I agree fully with Dennis (Strictly Diesel) in I would choose the original supplemental or lift pump Air dog setup over the ADII. The ADII is just giving you the same thing that everyone else has but adds a small amount of air separation. The issue is you are still creating a issue of possible cavitation just like with any other system. With the ADI or anyone that would run a separate lift pump you have the duties separated. Sure you could run a pump that is strong enough to handle both duties but this would IMO mean a very large pump that uses some type of PWM board to control the pump speed so you only flowed what you needed or a gear/belt driven pump similar to our power steering pumps. This has become somewhat popular with the cummins and dmax guys. It could be driving off the crank or other accessories or off the HPOP gear bolt.

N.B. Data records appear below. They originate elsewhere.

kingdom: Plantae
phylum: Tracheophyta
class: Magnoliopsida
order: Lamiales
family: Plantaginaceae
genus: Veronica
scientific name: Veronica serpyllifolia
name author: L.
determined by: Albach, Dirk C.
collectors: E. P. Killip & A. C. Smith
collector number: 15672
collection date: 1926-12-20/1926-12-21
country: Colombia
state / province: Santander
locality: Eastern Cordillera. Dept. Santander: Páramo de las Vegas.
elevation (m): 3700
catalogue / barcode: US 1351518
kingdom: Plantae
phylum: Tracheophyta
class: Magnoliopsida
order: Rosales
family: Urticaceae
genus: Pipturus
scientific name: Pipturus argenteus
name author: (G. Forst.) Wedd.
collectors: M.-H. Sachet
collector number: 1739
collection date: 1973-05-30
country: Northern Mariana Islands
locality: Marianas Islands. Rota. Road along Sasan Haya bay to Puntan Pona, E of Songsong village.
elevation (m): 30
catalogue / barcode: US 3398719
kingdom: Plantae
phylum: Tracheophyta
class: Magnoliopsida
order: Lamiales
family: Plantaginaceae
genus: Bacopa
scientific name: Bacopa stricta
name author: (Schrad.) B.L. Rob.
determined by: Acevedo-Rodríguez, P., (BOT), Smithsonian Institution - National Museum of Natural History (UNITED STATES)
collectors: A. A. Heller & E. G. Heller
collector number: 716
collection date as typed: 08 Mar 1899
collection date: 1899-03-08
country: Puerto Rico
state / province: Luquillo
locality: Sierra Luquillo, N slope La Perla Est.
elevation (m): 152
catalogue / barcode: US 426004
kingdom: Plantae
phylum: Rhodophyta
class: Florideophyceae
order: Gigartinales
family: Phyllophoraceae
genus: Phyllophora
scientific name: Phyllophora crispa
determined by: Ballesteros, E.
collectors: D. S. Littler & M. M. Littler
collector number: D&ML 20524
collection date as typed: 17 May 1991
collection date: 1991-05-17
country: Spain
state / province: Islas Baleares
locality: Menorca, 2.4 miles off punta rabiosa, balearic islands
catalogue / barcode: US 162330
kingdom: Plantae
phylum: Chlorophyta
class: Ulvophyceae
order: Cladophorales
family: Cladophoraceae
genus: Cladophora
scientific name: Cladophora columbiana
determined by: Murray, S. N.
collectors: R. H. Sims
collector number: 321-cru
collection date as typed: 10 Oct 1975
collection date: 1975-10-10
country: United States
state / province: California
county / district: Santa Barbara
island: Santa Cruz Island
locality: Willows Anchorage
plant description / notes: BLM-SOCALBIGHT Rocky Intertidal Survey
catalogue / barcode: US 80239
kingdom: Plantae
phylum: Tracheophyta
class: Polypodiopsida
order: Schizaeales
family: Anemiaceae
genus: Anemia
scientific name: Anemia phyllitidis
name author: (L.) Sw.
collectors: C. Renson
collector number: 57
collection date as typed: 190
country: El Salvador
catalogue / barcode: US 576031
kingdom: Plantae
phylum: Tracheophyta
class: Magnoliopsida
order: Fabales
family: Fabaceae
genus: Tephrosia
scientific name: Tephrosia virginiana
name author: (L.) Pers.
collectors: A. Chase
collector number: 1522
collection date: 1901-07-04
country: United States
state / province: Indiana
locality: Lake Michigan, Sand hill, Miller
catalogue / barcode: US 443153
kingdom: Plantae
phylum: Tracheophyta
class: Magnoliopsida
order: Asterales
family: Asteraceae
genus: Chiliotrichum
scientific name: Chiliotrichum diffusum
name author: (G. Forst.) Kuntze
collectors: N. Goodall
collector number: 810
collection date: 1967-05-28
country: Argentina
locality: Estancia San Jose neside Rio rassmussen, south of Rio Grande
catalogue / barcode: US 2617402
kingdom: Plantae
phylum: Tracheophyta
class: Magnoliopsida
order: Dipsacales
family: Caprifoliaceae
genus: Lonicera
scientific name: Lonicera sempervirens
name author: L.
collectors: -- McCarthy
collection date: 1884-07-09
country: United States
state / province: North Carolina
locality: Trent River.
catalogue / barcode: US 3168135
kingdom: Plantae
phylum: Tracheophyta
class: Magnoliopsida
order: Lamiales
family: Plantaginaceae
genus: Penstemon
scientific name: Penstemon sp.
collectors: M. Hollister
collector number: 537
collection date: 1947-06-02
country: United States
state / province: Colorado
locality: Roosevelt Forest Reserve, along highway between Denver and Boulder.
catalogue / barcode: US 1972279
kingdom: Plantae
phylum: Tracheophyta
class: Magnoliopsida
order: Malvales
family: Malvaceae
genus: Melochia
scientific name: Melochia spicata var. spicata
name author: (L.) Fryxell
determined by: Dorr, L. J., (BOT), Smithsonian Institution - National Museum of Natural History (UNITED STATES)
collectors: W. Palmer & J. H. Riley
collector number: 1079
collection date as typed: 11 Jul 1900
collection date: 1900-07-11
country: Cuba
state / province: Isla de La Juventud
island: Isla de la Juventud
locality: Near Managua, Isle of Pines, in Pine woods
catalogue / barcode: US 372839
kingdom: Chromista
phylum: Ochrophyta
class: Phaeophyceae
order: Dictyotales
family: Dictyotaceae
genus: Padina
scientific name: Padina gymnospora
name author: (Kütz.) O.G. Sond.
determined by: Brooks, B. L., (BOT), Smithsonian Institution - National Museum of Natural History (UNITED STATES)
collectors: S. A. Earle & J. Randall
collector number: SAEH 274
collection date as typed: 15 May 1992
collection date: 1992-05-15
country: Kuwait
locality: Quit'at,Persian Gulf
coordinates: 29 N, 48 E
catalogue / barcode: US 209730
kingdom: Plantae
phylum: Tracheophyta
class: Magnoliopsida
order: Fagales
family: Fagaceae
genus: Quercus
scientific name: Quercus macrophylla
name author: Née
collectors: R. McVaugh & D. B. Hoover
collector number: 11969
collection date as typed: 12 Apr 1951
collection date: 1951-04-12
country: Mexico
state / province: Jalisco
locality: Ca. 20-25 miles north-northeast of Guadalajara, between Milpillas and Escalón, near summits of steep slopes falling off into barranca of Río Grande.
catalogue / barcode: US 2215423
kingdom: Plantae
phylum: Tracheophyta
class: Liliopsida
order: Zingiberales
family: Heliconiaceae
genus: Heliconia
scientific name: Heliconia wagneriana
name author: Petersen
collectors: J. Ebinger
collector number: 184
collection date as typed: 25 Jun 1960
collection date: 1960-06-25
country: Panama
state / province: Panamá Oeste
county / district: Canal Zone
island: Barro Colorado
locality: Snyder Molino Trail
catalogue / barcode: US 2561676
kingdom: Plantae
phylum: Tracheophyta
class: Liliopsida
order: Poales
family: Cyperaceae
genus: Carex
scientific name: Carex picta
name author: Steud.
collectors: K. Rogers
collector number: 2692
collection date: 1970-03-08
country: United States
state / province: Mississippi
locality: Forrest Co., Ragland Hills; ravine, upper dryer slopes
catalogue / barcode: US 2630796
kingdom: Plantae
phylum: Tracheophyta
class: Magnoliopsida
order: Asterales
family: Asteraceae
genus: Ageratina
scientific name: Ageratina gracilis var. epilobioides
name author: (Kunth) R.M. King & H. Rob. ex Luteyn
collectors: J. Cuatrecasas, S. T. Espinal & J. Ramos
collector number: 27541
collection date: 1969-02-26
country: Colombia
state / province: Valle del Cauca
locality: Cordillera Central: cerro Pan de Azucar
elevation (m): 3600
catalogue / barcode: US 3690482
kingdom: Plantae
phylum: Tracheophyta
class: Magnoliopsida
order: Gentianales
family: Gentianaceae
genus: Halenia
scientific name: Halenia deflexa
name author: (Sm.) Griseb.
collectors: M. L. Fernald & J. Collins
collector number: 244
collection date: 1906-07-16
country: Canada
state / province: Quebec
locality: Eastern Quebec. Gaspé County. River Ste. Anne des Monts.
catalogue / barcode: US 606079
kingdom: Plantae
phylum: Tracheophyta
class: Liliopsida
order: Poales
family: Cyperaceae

To me it sure seems that the easiest and least costly is to just add a low pressure high volume pump between your tank and main HP pump. Make sure its set regulated (meant for deadhead use) and has a flow rate that is greater than your HP pumps. You can then mount your main pump and filters anywhere you want without any regard to tank to pump flow rates. I think running two pumps in a stages scenario has worthwhile benefits. I run two.
Sumps positive is they do allow for sure every last drop of fuel to get taken. But the condition of that fuel at that level I do not think I would want it running thru my $2K-$3K worth of injectors and pumps. Now for comp setups etc things might be different and a sump has a number of benefits but for street trucks not so much.
What I really think has gotten more people into installing them if we really want to be honest is the new C plate versions out there now. You hardly saw but maybe a small handful on all the trucks let alone 7.3 using these specific sumps before it. Come on, people like the idea of not having to drop their tanks. LOL So while they would have normally done a 5/8 PU they are willing to spend 5-8x the amount for a sump and make themselves feel better by telling themselves its the better performance choice. LOL Come on who doesn't want to do less work.
One last thing I thought of while typing this up. You know how when you drain a tube or sink as the level gets low you get that vortex or whirpool effect and air starts to get sucked in with the water because of this. I do not see why the same would not be happening with a bottom drain on a tank. Maybe something about pressure from the pump might negate it but I do not know. I do know that if it does do this the LAST thing I would want is to have that happen and run thru my pump and injectors. I guess what it comes down to is I do not think I would ever want to run any tank below 1/8 tank given the fuel height level and return. So should it really be seen as a benefit?:shrug: Again I am not sure this actually happens on a tank as I have not tested it. Maybe someone on here can answer this and put it to bed.